The crowds and the management were a different species altogether. Money did not matter beyond the running of the club and expansion of stadiums, wages were nominal and the clubs were usually owned by the city councils or the fans. The crowds were loud – always cheering the team on, and victories and defeats were taken in a good spirit. One could watch Manchester United one week and Manchester City the other without being judged or labelled as a ‘glory hunter’. Now all I hear around the stadiums is a deafening silence. The ever-cheering fans have been replaced by the ‘prawn sandwich brigade’ brought in by the changing economy and corporate sponsorship. The owners are happy leeching money off the club, running it like any other business establishment, with profits being the ultimate aim. One should not be of the opinion that the growing power of money has not been beneficial to football. Of course it has been, spreading the game around the world, and sending it to every nook and corner through satellites and the internet. But somewhere, somehow, it doesn’t feel the same. The soul of the game is slowly dying, replacing what football originally was, with some kind of Broadway musical, the pitch reminiscent of a circular auditorium in which they take place.

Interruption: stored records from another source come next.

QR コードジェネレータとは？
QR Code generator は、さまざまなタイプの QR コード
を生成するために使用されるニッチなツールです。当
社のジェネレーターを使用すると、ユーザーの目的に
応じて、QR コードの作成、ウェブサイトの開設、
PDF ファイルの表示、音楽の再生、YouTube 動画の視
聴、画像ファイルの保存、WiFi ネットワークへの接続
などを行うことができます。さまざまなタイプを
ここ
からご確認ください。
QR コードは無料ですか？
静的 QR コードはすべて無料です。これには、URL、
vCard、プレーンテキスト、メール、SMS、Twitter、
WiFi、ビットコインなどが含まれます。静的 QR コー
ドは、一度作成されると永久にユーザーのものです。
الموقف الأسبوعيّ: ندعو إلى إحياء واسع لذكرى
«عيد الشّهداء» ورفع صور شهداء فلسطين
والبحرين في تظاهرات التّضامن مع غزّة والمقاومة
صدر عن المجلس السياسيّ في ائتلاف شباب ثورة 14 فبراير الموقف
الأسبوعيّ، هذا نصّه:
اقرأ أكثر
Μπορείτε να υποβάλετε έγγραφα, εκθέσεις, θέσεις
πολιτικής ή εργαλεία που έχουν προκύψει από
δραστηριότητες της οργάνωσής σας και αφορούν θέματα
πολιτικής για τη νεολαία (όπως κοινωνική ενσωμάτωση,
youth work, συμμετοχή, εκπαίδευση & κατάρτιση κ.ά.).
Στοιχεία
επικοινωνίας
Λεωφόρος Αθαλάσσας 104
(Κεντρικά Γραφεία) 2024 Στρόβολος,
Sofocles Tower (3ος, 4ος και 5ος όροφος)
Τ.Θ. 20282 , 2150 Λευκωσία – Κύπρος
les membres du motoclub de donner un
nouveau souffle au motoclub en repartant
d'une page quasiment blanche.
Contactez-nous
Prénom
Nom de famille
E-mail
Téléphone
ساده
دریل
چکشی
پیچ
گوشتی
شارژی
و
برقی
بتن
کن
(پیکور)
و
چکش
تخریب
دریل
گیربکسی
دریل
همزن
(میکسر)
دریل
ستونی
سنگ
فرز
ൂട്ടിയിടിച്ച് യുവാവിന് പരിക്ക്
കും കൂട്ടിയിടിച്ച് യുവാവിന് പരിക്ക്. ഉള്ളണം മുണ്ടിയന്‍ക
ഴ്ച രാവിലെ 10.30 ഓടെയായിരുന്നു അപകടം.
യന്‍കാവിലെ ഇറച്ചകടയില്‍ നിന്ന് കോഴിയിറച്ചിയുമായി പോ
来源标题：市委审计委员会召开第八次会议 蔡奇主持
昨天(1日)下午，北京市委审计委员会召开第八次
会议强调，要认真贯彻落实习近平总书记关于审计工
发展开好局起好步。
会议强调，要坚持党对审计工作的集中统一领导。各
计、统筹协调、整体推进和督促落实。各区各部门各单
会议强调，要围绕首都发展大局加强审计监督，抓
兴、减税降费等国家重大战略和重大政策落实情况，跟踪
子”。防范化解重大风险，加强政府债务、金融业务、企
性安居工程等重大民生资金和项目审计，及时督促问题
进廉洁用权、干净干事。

Before footballers were superstars and were the faces of beauty products and undergarments, there was an era in which they were respected for what they did best – dazzle the crowds with their skill on the ball and make them proud with the courage to stand up to the opposition. That was an era in which nothing else mattered; you could look like Elvis Presley and still be looked down upon if you had the composure of a wild pony and the first touch of a gorilla.
Is football a man’s game anymore? I stand on the rooftop and ask ye – Where are the Ron Harris, Billy Bremner, Vinnie Jones and Joe Jordan of your generation? Back in the days, it was a sign of weakness if you fell down under a bone-crunching tackle. You were not fit to play, not fit to wear the sacred shirt if that happened. You mean to tell me that diving is widely prevalent – and acceptable in today’s world? The memories of George Best evading tackles of Ron “Chopper” Harris and advancing in on the goal with the sole purpose of scoring fill my eyes. Watching the likes of Sergio Busquets, Dani Alves, Didier Drogba and Ashley Young going down at little or no contact makes me cringe.

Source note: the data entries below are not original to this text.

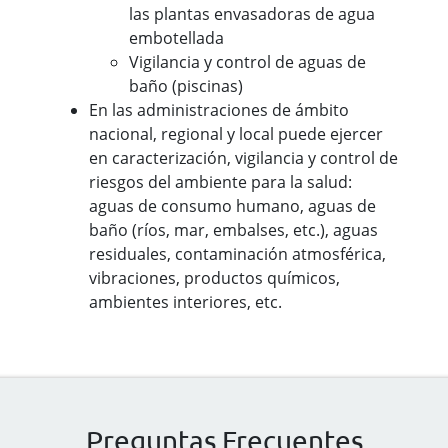
las plantas envasadoras de agua
embotellada
Vigilancia y control de aguas de
baño (piscinas)
En las administraciones de ámbito
nacional, regional y local puede ejercer
en caracterización, vigilancia y control de
riesgos del ambiente para la salud:
aguas de consumo humano, aguas de
baño (ríos, mar, embalses, etc.), aguas
residuales, contaminación atmosférica,
vibraciones, productos químicos,
ambientes interiores, etc.
Preguntas Frecuentes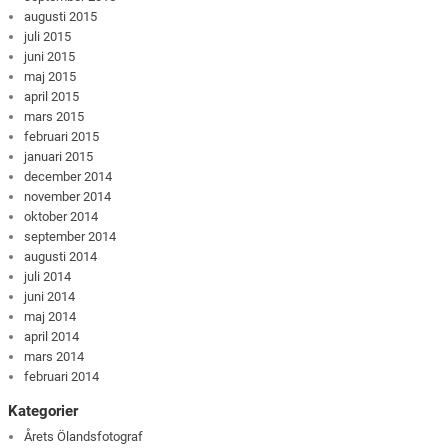
augusti 2015
juli 2015
juni 2015
maj 2015
april 2015
mars 2015
februari 2015
januari 2015
december 2014
november 2014
oktober 2014
september 2014
augusti 2014
juli 2014
juni 2014
maj 2014
april 2014
mars 2014
februari 2014
Kategorier
Årets Ölandsfotograf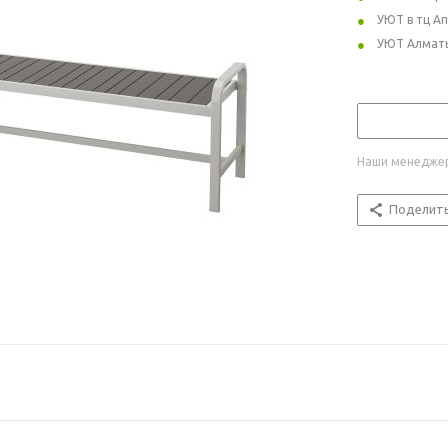
УЮТ в тц А
УЮТ Алмат
Наши менеджер
Поделит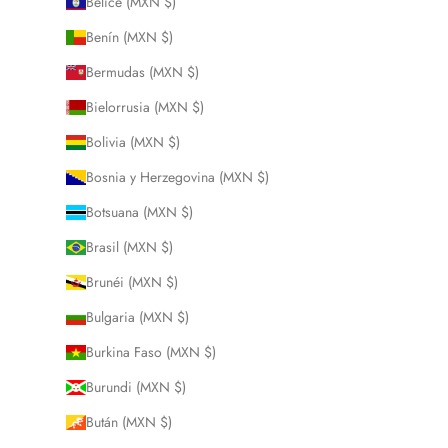
Belice (MXN $)
Benín (MXN $)
Bermudas (MXN $)
Bielorrusia (MXN $)
Bolivia (MXN $)
Bosnia y Herzegovina (MXN $)
Botsuana (MXN $)
Brasil (MXN $)
Brunéi (MXN $)
Bulgaria (MXN $)
Burkina Faso (MXN $)
Burundi (MXN $)
Bután (MXN $)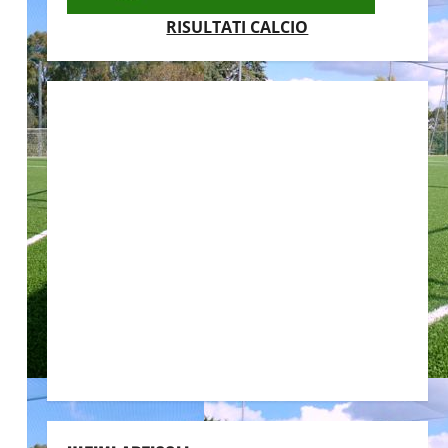
RISULTATI CALCIO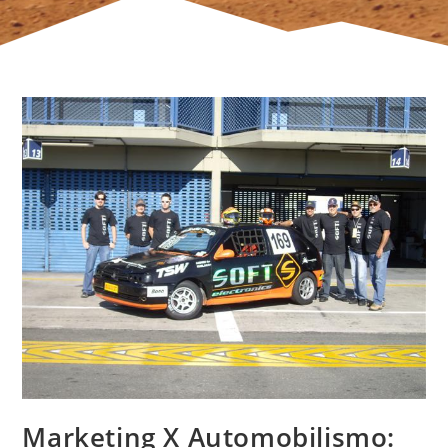
Marketing X Automobilismo:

And whatever happened to the colorful characters of football? The loud-mouthed yet fascinating breed of George Best, Socrates, Pele and Johann Cruyff has given way to a timid generation of Lionel Messi, Andres Iniesta and Thiago Silva – who sound like they belong more in kindergarten than on a football pitch. The ones who are loud-mouthed and brash – like Antonio Cassano, Mario Balotelli and Joey Barton – fail to back up their claims on the pitch. It would not be off the mark to claim that methodical madness has given way to plain idiocy – mad genius replaced with retarded footballers talking out their empty minds.

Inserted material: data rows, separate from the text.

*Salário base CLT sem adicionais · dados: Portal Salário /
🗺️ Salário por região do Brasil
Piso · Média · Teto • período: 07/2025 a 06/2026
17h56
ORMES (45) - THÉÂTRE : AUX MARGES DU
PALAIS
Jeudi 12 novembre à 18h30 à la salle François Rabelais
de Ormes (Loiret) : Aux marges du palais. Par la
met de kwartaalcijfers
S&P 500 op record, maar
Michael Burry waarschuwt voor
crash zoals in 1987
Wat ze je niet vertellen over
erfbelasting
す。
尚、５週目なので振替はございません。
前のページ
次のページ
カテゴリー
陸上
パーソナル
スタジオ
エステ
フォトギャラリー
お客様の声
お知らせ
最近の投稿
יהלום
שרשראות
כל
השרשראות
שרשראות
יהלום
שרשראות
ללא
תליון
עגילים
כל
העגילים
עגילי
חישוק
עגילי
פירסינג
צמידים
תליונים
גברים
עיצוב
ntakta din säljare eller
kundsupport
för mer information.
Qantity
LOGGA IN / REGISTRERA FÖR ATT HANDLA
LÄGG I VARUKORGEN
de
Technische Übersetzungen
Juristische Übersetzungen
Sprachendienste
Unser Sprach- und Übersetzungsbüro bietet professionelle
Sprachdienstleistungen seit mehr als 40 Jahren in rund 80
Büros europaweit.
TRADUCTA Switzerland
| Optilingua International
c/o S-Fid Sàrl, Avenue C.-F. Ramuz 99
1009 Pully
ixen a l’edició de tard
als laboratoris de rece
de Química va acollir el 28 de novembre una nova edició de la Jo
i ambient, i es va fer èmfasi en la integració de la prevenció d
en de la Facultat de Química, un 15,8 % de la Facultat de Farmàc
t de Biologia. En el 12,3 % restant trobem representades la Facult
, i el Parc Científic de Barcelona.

As I drift off to probe the nothingness inside my mind, I wave a final goodbye to the ones who strived hard to make football the game it was. I could envision them rolling over in their graves at the bastardisation that has taken place. As I turn off the light and lie down in the darkness of the deep abyss of my mind, I ask ye for one thing, and one thing alone – If I am dreaming, wake me up. But if indeed this is the truth, let me sleep. Forever.